START DATA TO PROCESS

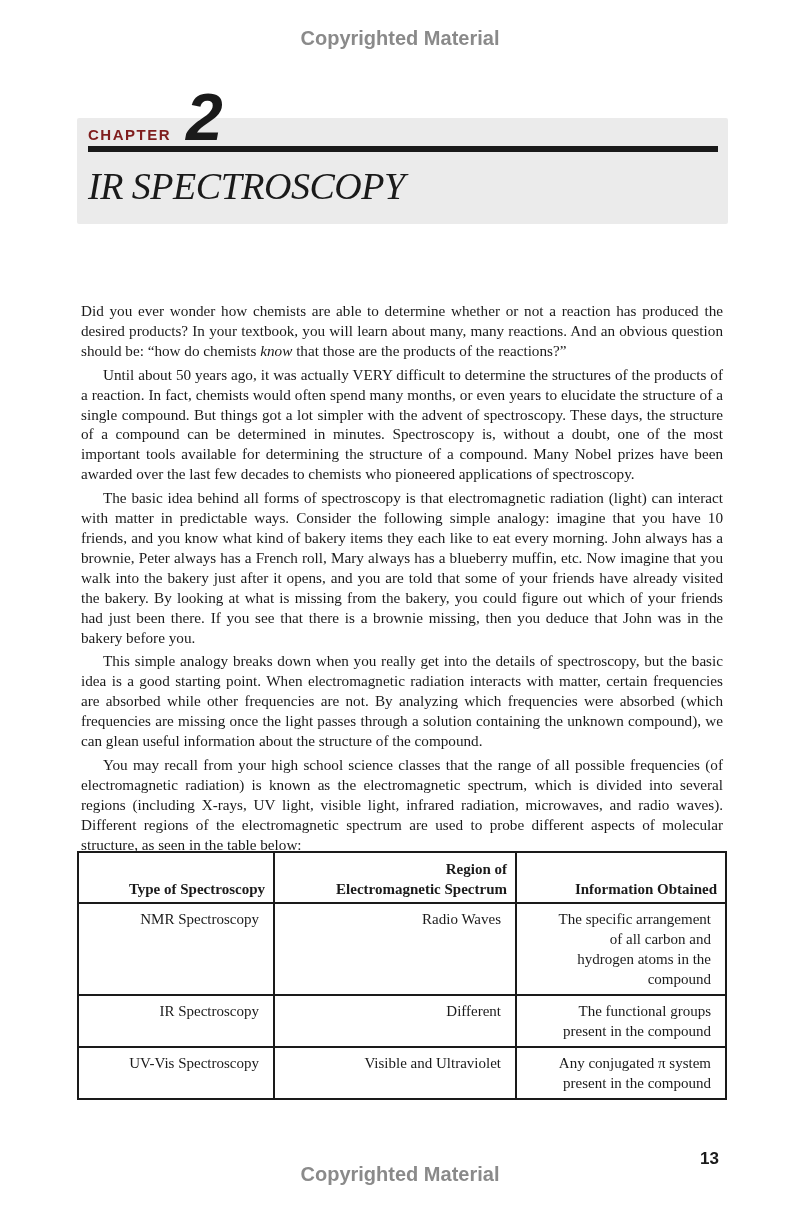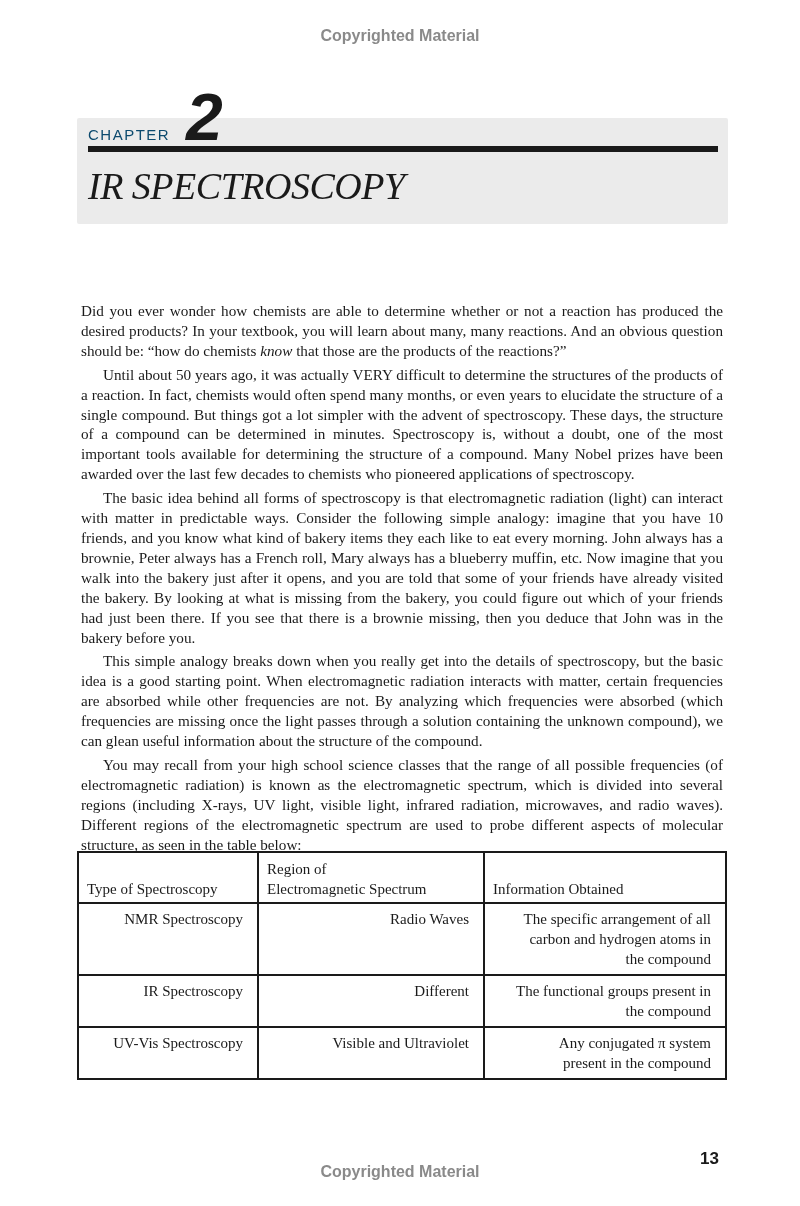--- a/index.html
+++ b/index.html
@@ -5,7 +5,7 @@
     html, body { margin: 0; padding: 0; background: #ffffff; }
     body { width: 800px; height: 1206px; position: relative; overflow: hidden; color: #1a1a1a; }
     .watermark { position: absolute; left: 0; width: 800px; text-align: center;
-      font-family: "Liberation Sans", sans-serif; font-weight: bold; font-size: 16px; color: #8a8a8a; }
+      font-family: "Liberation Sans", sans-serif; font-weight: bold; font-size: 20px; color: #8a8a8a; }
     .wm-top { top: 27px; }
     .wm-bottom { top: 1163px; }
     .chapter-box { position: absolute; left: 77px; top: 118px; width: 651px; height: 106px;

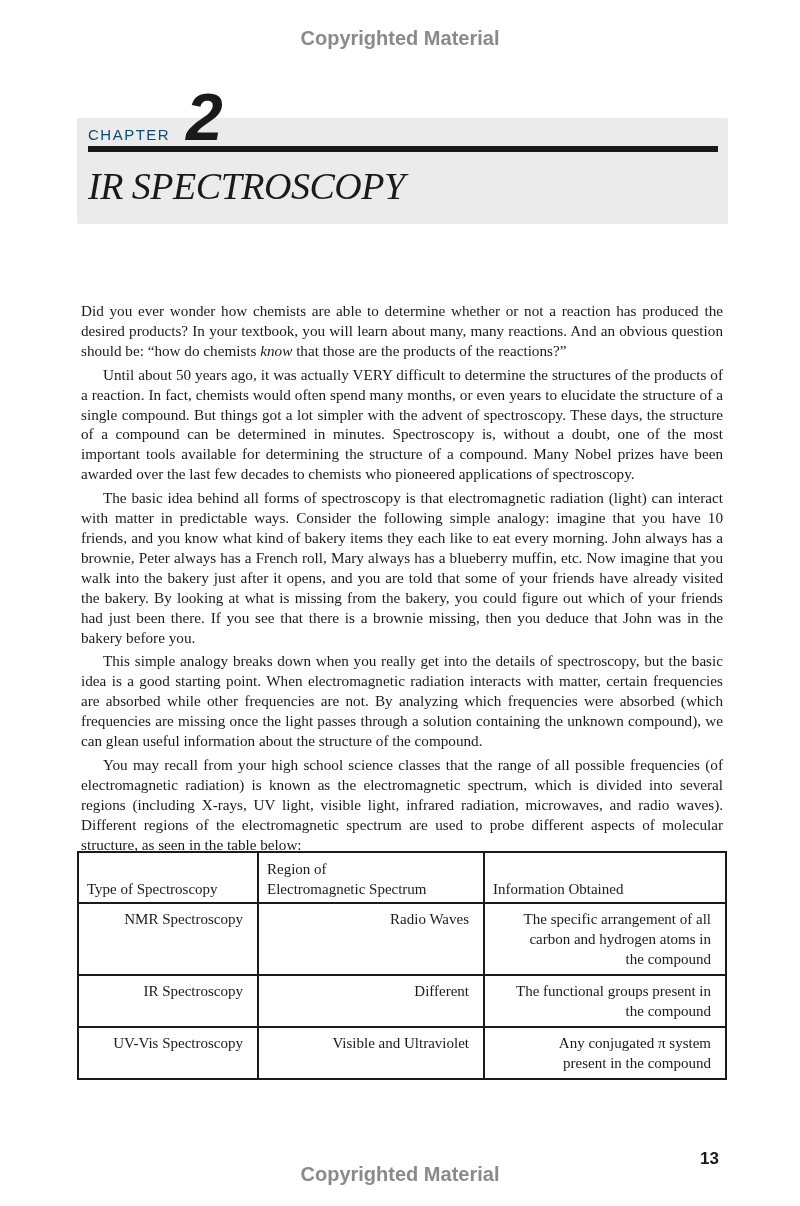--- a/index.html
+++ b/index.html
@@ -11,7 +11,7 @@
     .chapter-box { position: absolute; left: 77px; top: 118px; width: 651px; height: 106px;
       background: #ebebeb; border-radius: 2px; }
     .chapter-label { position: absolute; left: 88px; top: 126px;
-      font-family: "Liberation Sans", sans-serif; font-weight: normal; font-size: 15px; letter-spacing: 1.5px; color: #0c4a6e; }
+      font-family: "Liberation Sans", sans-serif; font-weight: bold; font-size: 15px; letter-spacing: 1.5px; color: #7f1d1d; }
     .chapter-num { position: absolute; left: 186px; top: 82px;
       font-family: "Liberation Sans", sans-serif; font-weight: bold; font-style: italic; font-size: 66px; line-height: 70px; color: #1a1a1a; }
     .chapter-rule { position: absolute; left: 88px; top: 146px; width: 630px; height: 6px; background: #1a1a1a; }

END DATA TO PROCESS

Restate, word for word, each line from the one with "bold; font-size: 20px;" to the end of the entries, both included, and keep every picture out.

- SOLUTION
+      font-family: "Liberation Sans", sans-serif; font-weight: bold; font-size: 20px; color: #8a8a8a; }
     .wm-top { top: 27px; }
     .wm-bottom { top: 1163px; }
     .chapter-box { position: absolute; left: 77px; top: 118px; width: 651px; height: 106px;

--- a/index.html
+++ b/index.html
@@ -11,7 +11,7 @@
     .chapter-box { position: absolute; left: 77px; top: 118px; width: 651px; height: 106px;
       background: #ebebeb; border-radius: 2px; }
     .chapter-label { position: absolute; left: 88px; top: 126px;
-      font-family: "Liberation Sans", sans-serif; font-weight: normal; font-size: 15px; letter-spacing: 1.5px; color: #0c4a6e; }
+      font-family: "Liberation Sans", sans-serif; font-weight: bold; font-size: 15px; letter-spacing: 1.5px; color: #7f1d1d; }
     .chapter-num { position: absolute; left: 186px; top: 82px;
       font-family: "Liberation Sans", sans-serif; font-weight: bold; font-style: italic; font-size: 66px; line-height: 70px; color: #1a1a1a; }
     .chapter-rule { position: absolute; left: 88px; top: 146px; width: 630px; height: 6px; background: #1a1a1a; }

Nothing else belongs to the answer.